What Goes Through Your Mind During a Near-Death Experience? Probably Not What You Think.
Near death experiences (NDEs)… This term probably paints a picture of a panicked individual, maybe conscious, maybe not, or maybe somewhere in between. Panicking is a natural physiological response to adrenaline, and some experience a generalized panic at least for a second. You’d probably think everyone stuck between life and death thinks about all the things they haven’t done. In my experience and in the NDEs of the people I’ve spoken to, the things they haven’t done actually take the backseat to how their families and friends will be affected by their death.
Yes, that whole life-flashing-before-your-eyes phenomenon is real. I’ve experienced it many times before. I live with over 20 life-altering conditions. The conditions themselves are not considered life-threatening, but the neurological, cardiac, respiratory and metabolic complications are life-threatening and have nearly taken me out a number of times. In fact, according to medicine, I shouldn’t be alive. But what medicine says doesn’t matter to me. What matters to me is what God says. I’m sure many chronic illness warriors who have cheated death a number of times can relate.
I got a little sidetracked there. The point is yes, when I had my first NDE, my life flashed before my eyes as I was being artificially ventilated, and at newly 16 years old, I worried I wouldn’t get to drive a car and get my license, attend my junior/senior prom, graduate high school, go to my dream college, see my younger brother grow up and graduate high school, have my dad walk me down the aisle to marry my Prince Charming, have a family of my own and live into old age. Depending on the age of the individual, the life goals may be different, but the foundation for all of this is still the same. Almost everyone still has things they want to accomplish in life.
One thing many people don’t mention is that they are most concerned about how their loved ones will cope with their loss. Nowhere are these feelings more prominently than now, as I lie in the neurological ICU on the verge of needing intubation. Whenever I find myself in precarious situations like this, it’s not about me. I worry about my mom, dad, aunts, cousins, grandma and close friends. Parents often tell their children, “I don’t know what I’d do without you.” “I couldn’t live if something happened to my *insert family member here*.” Patients with conditions that have caused them to experience NDEs think about these situations often because many times we are walking the thin line between life and death. I think in some ways, the sick individual gets the “closure,” but the remainder of the world has to figure out how to move on and remember.

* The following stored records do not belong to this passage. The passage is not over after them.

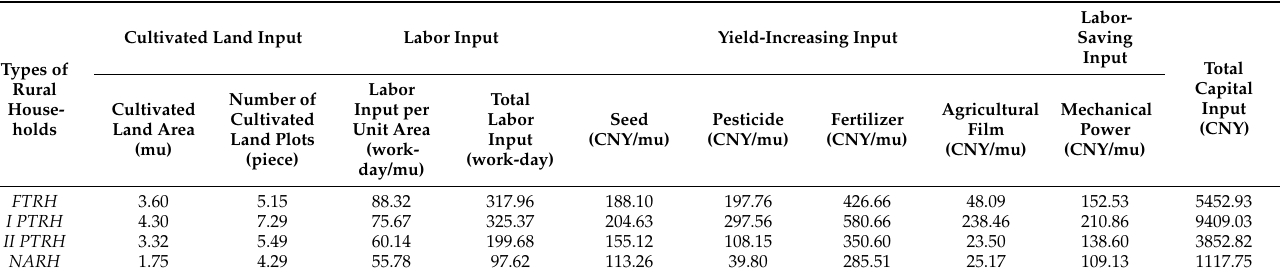
Table 4. Inputs of different types of rural households.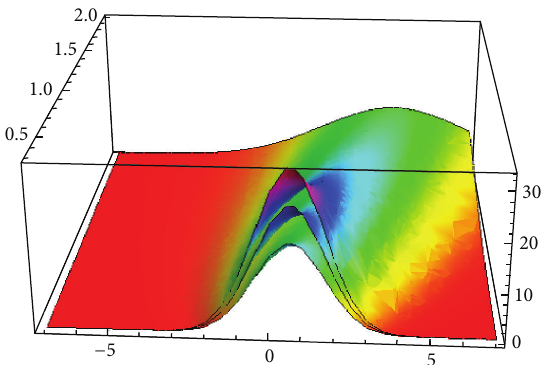
Figure 4: Graph of the fuzzy solution for 𝑏 = 0 .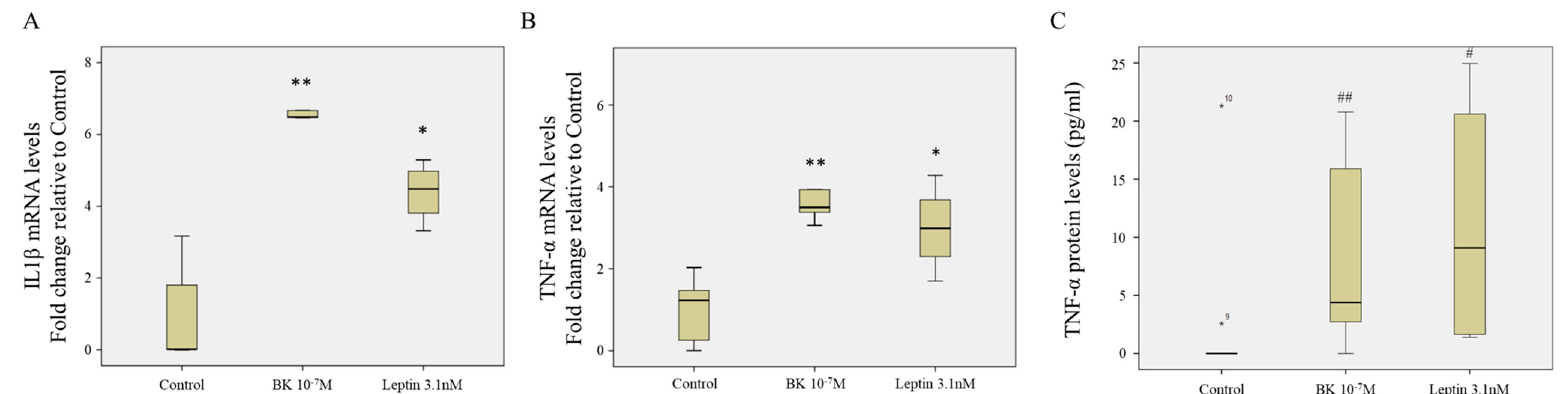
Figure 8. Assessment of the expression of IL-1 β and TNF- α . ( A ). mRNA level assessment of IL-1 β gene by RT-qPCR in response to BK and leptin 24 h relative to non-stimulated controls. Boxplots are representative of 5 different repeats. ** p < 0.01 BK vs. control and * p < 0.05 leptin vs. control. ( B ) . mRNA level assessment of TNF- α gene by RT-qPCR in response to BK and leptin 24 h relative to non-stimulated controls. Boxplots are representative of 5 different repeats. ** p < 0.01 BK vs. control and * p < 0.05 leptin vs. control. ( C ) . Protein level assessment of TNF- α protein (pg/mL) by ELISA in response to BK and leptin 24 h. Boxplots are representative of 11 repeats of control, 8 repeats of BK, and 4 repeats of leptin. The two asterisks (numbered 9 and 10) above the control average represent two outlier values for the levels of the TNF- α in the control samples as indicated by the conducted analysis. ## p = 0.008 of BK vs. control adjusted for multiple comparisons and # p = 0.013 of leptin vs. control adjusted for multiple comparisons.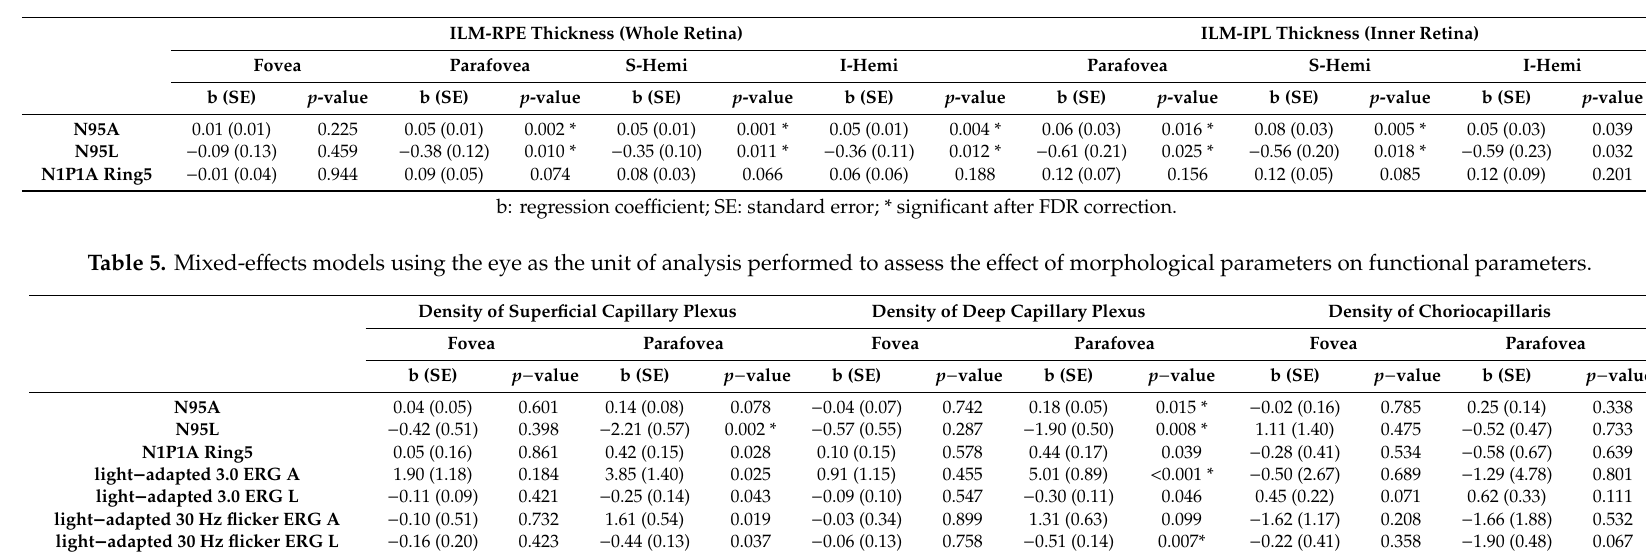
Table 4. Mixed-e ff ects models using the eye as the unit of analysis performed to assess the e ff ect of morphological parameters on functional parameters.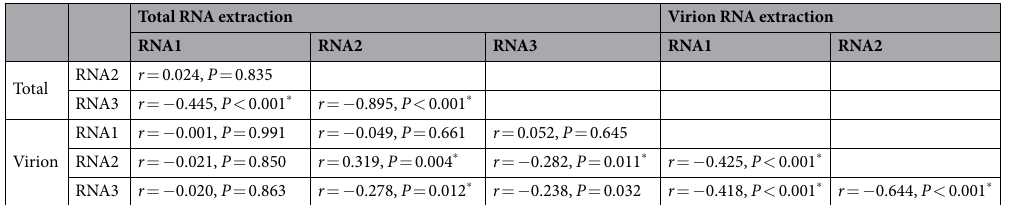
(from Fig. 1C). The dashed line represents the expectation under the null hypothesis of no-FDS 32 . For each RNA, we computed the output and input log-relative abundance and plotted them (different symbols). First, the data were fitted to a set of models with increasing number of parameters, but in all cases the linear regression was the best-fitting model (shown as solid lines). In all three cases, statistical significance of the FDS is tested by the devi- ation of the slope of the linear regression from 1 (the dashed diagonal). All three regression lines in Fig. 2A have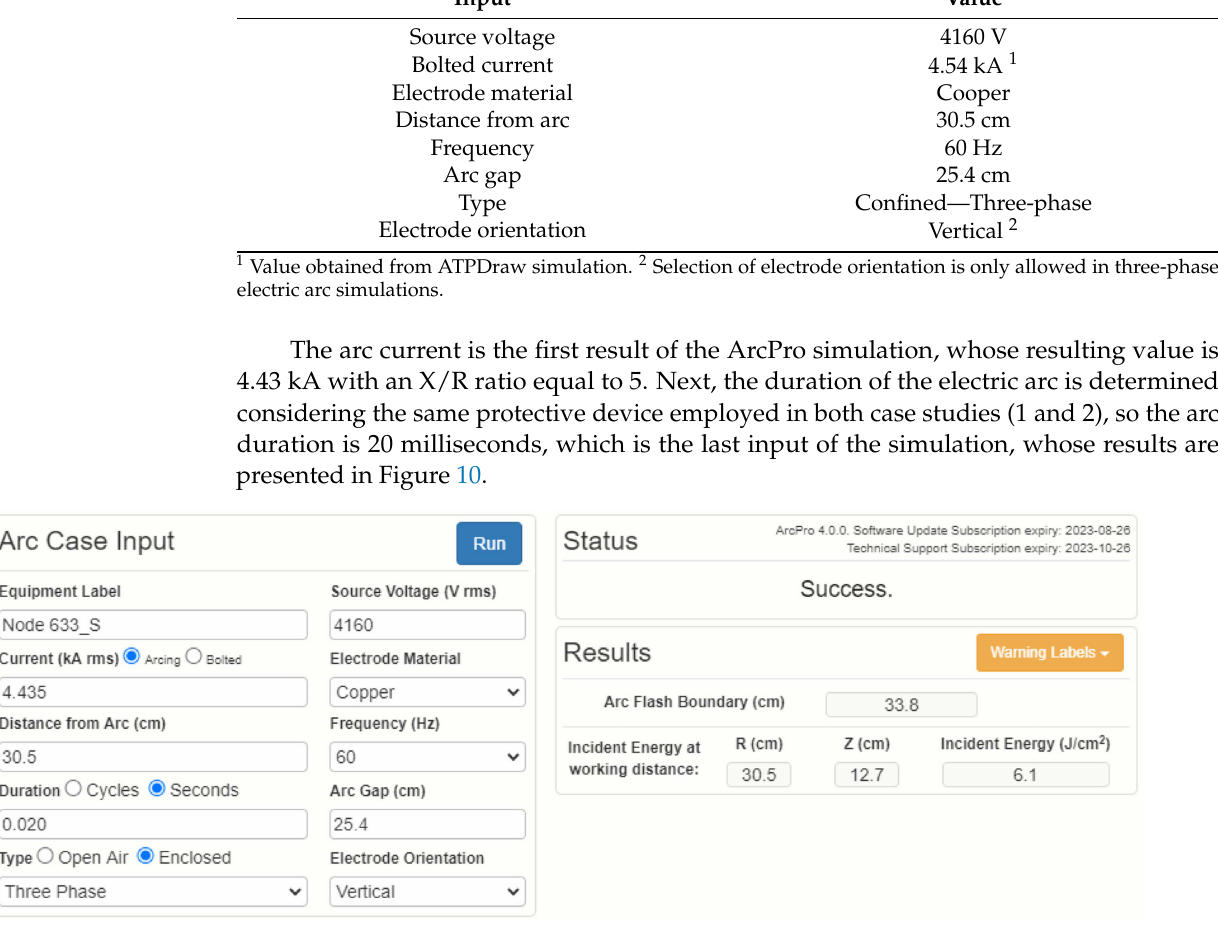
Figure 10. ArcPro simulation results—Case study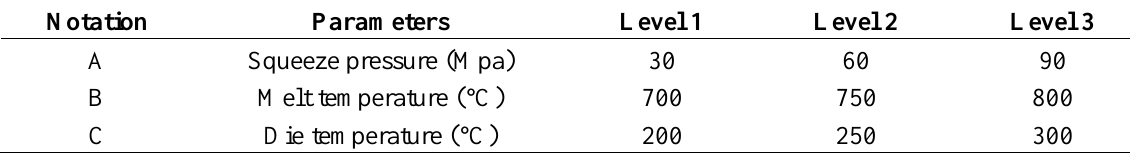
Table 7. Squeeze casting parameters and their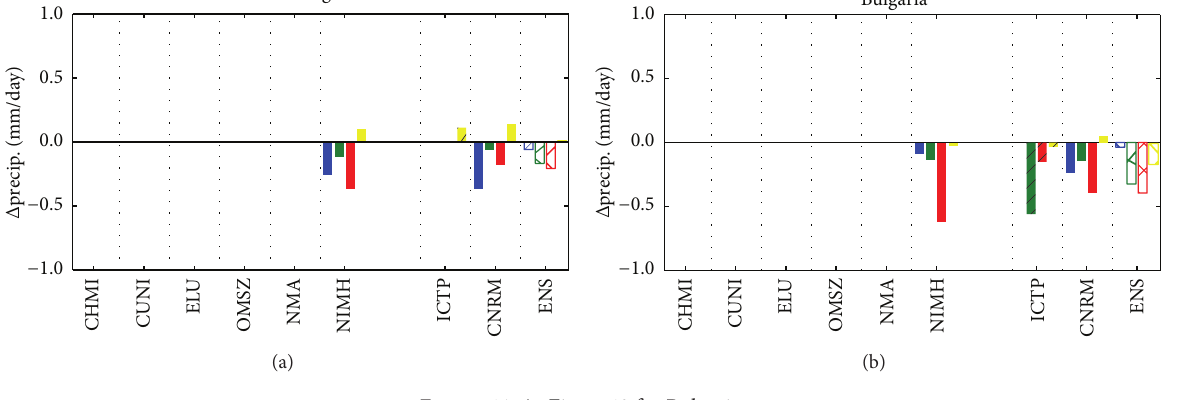
Figure 14: As Figure 10 for Bulgaria.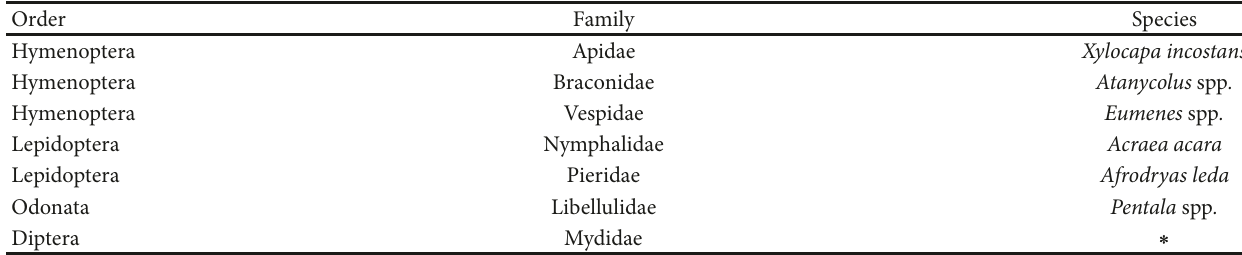
Table 3: Insects observed on Sclerocarya birrea flowers.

Everyone, healthy or not, old or young, will experience death some day. Some may have NDEs. Please know, the point of this article isn’t to be depressing. After the recent loss of a fellow warrior and friend, I thought about our last conversation and felt this was a myth that needed to be debunked. Death is often portrayed as such a selfish, “all-about-me” experience, when in fact, that’s not the case for everyone.